» Work instructions
The answer is to contain only the line containing "Moderator: For our" and the lines after it through the last one, each reproduced exactly as it appears below.
*** Data Section Begins ***
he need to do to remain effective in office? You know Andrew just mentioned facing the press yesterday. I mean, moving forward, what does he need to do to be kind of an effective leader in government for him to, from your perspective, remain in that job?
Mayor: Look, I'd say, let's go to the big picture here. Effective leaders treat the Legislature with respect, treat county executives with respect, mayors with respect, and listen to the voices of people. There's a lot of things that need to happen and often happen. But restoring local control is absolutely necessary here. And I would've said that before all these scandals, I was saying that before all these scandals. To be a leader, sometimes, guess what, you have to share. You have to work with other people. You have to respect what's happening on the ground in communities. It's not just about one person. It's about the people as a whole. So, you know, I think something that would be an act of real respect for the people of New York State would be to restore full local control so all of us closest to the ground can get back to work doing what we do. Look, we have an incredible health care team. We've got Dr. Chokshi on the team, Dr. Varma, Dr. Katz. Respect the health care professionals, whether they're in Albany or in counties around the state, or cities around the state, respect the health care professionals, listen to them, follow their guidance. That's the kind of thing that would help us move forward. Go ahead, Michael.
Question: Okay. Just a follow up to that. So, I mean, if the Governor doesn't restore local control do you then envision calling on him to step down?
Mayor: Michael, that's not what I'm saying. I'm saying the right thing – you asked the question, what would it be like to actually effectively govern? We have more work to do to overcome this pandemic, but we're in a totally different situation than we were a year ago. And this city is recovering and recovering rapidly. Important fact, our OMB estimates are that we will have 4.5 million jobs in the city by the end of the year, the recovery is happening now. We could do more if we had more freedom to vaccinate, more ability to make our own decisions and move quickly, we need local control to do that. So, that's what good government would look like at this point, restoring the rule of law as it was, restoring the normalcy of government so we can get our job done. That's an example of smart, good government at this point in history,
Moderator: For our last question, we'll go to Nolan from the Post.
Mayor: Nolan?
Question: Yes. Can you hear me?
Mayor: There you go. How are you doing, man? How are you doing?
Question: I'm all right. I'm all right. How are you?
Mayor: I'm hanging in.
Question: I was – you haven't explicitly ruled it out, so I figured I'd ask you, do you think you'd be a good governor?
*** Data Section Ends ***
» Solution for this exercise
Moderator: For our last question, we'll go to Nolan from the Post.
Mayor: Nolan?
Question: Yes. Can you hear me?
Mayor: There you go. How are you doing, man? How are you doing?
Question: I'm all right. I'm all right. How are you?
Mayor: I'm hanging in.
Question: I was – you haven't explicitly ruled it out, so I figured I'd ask you, do you think you'd be a good governor?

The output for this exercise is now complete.